D’autres types de taxes peuvent également être collectées afin de faire contribuer tous les touristes, et non seulement ceux qui sont volontaires. Par exemple, le gouvernement des Seychelles collecte la « taxe sur la durabilité environnementale » pour financer des actions de préservation environnementale.
En améliorant l’information sur l’utilisation des taxes collectées par les destinations, les voyageurs comprendraient peut-être davantage qu’ils ne sont pas seulement des consommateurs de produits touristiques et qu’avoir un impact positif durant leur voyage via de petits gestes est aisé.
Le vocabulaire du marketing touristique ne tend pas à responsabiliser les touristes : il s’agit de « capter » le visiteur, d’augmenter son « panier moyen », de lui « vendre des expériences ». Dans notre imaginaire collectif, le touriste – figure stéréotypée de la masse indistincte – est devenu une source de revenus saisonnière qui doit repartir « satisfaite » pour écrire de bons avis sur les sites de recommandations.

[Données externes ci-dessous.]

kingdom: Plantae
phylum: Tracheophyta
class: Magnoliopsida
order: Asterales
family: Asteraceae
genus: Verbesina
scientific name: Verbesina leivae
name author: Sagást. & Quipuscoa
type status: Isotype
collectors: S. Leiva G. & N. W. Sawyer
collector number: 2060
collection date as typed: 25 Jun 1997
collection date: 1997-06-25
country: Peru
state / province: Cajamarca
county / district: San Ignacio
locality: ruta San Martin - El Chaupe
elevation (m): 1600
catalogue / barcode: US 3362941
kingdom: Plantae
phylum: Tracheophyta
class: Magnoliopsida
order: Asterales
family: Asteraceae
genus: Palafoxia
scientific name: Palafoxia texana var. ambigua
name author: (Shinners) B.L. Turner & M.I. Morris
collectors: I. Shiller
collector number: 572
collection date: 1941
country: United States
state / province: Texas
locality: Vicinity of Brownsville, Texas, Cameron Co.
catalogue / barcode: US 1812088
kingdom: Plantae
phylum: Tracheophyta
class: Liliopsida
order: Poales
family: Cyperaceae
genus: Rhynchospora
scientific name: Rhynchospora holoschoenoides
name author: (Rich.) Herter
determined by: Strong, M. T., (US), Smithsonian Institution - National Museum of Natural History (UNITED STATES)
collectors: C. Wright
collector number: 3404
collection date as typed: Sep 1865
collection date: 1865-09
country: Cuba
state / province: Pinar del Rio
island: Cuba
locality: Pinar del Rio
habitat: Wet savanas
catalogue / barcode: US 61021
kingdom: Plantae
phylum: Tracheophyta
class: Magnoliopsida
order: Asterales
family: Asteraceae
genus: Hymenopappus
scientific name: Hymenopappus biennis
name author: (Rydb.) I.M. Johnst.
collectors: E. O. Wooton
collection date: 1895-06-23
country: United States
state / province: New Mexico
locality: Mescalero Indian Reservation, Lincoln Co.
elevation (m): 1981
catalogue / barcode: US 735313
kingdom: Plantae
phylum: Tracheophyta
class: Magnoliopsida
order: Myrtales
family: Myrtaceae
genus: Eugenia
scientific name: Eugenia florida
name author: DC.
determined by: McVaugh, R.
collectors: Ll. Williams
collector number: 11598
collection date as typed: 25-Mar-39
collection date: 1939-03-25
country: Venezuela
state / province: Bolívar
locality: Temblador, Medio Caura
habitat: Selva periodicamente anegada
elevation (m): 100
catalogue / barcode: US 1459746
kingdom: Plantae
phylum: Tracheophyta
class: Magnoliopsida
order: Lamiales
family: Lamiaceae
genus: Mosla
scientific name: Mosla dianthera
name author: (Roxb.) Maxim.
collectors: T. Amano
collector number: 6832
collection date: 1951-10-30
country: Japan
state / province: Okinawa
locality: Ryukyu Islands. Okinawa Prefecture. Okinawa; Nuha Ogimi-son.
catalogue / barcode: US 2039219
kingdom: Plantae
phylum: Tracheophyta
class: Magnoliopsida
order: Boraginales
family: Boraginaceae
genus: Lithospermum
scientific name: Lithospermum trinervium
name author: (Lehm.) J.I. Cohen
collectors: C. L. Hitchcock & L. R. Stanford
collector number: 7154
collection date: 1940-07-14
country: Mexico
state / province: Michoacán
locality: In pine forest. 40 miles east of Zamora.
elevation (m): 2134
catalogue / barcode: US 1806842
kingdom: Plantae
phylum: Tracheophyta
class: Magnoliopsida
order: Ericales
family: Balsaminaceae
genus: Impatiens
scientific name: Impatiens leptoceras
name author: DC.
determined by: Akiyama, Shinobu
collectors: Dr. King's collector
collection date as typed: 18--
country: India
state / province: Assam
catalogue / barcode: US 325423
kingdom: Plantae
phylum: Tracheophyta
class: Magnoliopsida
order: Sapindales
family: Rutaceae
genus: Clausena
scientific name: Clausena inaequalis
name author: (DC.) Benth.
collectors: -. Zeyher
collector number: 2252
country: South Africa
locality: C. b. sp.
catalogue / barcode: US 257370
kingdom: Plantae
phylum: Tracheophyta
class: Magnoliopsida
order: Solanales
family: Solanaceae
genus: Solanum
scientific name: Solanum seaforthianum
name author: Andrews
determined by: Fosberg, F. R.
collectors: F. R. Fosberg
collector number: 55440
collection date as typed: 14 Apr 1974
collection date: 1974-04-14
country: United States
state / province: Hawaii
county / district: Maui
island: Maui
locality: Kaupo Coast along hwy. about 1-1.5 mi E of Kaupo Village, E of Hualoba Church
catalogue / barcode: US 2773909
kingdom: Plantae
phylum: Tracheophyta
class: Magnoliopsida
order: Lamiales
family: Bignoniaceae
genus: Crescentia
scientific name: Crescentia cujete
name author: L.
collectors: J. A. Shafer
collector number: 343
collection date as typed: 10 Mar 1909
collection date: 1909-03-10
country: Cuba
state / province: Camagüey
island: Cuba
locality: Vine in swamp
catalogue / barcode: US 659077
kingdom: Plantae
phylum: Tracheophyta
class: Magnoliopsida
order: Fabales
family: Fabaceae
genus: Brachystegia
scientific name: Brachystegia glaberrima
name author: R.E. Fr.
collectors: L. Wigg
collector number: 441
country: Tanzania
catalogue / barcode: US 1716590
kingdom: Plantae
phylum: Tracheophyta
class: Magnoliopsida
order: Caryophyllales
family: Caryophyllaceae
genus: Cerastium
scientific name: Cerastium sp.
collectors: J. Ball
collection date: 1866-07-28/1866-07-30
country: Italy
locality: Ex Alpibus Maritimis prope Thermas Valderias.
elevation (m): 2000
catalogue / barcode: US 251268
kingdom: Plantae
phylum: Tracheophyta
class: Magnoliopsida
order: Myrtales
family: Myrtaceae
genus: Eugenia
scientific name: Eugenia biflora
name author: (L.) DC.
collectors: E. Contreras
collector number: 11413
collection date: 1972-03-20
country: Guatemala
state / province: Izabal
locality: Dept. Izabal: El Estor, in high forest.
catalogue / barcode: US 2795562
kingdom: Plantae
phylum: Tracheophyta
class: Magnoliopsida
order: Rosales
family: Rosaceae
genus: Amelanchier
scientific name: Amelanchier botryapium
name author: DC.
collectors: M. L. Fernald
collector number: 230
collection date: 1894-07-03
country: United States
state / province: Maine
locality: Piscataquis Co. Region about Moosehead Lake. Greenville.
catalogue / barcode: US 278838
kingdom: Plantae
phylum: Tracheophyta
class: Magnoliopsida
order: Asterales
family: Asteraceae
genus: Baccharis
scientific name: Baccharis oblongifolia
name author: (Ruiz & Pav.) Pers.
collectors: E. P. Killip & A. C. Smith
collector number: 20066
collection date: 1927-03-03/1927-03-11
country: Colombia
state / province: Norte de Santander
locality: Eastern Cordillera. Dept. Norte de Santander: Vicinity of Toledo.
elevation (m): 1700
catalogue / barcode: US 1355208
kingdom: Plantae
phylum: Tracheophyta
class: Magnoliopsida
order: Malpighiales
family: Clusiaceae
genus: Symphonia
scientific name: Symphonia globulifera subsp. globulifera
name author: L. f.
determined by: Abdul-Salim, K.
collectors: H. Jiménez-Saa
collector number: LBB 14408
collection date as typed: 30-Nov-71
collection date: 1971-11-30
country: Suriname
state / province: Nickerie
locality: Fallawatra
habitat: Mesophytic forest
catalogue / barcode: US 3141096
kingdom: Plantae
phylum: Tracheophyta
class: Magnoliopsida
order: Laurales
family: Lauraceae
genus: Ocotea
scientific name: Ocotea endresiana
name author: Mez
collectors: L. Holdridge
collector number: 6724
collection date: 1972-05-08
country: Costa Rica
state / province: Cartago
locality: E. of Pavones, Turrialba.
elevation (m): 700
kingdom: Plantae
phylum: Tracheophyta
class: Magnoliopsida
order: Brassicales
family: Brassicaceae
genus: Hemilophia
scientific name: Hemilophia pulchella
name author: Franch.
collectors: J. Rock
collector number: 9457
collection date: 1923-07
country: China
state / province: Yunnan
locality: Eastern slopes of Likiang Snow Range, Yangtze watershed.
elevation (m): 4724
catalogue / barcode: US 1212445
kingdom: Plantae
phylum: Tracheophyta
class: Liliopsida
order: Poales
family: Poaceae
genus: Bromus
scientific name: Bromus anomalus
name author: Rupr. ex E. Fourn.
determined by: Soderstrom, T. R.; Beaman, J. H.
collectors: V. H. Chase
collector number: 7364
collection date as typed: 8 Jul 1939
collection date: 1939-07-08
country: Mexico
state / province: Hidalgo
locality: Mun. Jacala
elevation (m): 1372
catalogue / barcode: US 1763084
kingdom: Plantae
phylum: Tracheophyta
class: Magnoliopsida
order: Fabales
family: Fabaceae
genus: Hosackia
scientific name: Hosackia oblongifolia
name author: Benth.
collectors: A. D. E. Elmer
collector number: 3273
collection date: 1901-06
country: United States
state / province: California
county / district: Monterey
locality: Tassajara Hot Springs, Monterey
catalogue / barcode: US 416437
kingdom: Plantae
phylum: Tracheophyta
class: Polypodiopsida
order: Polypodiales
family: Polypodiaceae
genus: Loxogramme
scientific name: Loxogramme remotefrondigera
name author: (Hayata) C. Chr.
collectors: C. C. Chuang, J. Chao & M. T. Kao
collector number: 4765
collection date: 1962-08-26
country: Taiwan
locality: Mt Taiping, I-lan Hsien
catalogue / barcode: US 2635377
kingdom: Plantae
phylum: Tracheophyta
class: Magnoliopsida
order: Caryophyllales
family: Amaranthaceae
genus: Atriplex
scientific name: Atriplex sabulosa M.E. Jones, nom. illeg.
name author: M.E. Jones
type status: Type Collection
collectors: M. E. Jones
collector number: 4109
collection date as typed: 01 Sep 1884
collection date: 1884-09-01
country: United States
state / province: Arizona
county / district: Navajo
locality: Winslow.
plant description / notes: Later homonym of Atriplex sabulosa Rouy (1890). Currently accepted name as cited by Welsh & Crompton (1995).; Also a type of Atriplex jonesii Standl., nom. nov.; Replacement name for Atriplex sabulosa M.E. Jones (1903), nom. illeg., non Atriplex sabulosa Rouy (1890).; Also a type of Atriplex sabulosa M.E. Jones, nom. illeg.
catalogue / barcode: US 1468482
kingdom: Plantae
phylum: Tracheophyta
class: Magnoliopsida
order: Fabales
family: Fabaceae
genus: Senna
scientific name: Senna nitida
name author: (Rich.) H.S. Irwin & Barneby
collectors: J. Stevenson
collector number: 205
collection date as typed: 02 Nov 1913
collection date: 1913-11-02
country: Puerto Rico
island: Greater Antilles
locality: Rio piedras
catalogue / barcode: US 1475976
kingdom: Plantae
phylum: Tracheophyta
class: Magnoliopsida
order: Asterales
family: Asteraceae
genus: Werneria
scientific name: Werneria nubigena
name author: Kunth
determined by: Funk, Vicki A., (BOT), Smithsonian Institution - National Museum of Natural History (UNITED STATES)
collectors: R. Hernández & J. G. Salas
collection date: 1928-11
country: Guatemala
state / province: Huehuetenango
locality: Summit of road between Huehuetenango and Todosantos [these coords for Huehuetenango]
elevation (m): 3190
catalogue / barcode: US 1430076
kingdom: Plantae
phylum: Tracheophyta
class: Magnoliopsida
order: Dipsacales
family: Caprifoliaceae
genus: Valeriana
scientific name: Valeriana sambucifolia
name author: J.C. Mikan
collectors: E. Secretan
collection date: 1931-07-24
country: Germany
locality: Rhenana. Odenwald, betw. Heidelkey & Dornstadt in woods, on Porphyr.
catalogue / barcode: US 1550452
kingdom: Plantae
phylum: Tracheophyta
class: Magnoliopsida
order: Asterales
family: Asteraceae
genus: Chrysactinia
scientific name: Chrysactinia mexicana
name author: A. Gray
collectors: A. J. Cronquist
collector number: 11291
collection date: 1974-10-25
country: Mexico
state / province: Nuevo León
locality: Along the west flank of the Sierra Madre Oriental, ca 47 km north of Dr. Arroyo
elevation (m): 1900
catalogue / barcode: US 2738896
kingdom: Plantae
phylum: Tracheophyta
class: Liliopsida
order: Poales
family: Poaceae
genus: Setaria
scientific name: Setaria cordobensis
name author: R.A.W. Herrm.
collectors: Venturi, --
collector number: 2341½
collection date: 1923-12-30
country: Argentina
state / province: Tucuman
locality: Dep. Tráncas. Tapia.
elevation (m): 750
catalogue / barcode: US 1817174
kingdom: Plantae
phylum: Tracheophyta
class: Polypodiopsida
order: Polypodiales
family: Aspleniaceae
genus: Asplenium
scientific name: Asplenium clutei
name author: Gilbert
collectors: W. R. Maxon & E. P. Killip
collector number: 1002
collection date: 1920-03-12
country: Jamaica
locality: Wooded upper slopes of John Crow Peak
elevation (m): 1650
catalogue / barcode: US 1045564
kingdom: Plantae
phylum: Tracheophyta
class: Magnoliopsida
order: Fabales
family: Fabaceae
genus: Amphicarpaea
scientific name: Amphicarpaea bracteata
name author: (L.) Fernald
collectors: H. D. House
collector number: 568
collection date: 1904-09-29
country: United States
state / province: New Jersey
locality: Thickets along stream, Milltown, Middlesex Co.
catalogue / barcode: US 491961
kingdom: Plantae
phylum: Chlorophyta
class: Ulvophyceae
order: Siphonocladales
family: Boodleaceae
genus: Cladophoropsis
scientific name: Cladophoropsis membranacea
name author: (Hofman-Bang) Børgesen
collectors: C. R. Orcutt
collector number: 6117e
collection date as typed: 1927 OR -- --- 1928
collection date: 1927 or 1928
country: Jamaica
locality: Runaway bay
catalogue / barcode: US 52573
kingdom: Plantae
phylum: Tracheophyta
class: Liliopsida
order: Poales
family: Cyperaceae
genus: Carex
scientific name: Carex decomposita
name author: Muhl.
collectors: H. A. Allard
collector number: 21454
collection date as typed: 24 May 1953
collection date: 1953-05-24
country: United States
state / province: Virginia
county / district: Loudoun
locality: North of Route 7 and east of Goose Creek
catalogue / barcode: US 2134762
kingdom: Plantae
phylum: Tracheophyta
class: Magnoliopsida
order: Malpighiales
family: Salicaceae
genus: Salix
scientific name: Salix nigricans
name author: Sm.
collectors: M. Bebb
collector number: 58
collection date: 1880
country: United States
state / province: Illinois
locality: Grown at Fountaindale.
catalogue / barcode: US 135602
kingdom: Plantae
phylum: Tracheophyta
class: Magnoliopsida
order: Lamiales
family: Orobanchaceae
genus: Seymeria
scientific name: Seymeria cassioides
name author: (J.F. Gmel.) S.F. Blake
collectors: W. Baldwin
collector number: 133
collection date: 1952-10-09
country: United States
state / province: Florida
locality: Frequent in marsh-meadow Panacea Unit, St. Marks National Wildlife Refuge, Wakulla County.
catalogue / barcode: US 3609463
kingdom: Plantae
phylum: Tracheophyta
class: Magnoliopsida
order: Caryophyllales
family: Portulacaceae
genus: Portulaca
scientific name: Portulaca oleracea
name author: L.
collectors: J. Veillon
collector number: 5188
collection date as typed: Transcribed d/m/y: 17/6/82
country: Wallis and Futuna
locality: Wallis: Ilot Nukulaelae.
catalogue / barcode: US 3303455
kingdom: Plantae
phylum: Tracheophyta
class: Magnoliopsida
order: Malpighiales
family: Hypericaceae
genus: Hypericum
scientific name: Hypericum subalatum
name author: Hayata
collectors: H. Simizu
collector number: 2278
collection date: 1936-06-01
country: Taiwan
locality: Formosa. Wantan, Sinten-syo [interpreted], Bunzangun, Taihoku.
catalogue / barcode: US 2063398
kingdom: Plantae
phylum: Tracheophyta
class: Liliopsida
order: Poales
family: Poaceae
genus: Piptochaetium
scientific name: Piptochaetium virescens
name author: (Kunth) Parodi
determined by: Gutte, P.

Apaiser les tensions entre touristes et populations locales
Les premiers touristes étaient des membres de l’élite sociale et intellectuelle romaine, animés par une curiosité et un intérêt pour la culture et l’histoire des territoires visités. Au XVIIIe siècle, de jeunes nobles anglais effectuaient leur Grand Tour pour parfaire leur éducation et devenir des gentlemen accomplis, donnant ainsi naissance au mot « tourisme ». Par définition, cette initiation impliquait un retour à la maison, enrichi par les découvertes et rencontres effectuées au cours de ce voyage.
Le tourisme est dès son origine une histoire d’échanges et de liens, le voyage ne pouvant exister sans la rencontre entre touristes et locaux. Du côté des locaux, les pratiques de tourisme contributif peuvent réduire le sentiment d’exploitation ou d’invasion. Pour les voyageurs, elles offrent une manière de s’impliquer davantage et d’échapper à l’image du « touriste-pigeon ». Cette contribution, qu’elle soit environnementale, culturelle ou sociale, pourrait non seulement renforcer leur satisfaction personnelle, mais aussi désamorcer une partie des tensions ressenties sur place.
Ainsi, sans prétendre transformer instantanément la dynamique entre hôtes et visiteurs, le tourisme contributif peut être envisagé comme une manière de reconstruire des liens plus équilibrés. Il s’agit moins de rêver à une utopie parfaite que de poser les bases d’un tourisme où les bénéfices sont partagés, et où chacun retrouve sa place, dans une période où le dialogue semble plus nécessaire que jamais. Et les voyageurs, conscients de leur rôle, reviendraient, non pas en pigeons, mais en colibris, prêts à contribuer à l’effort collectif.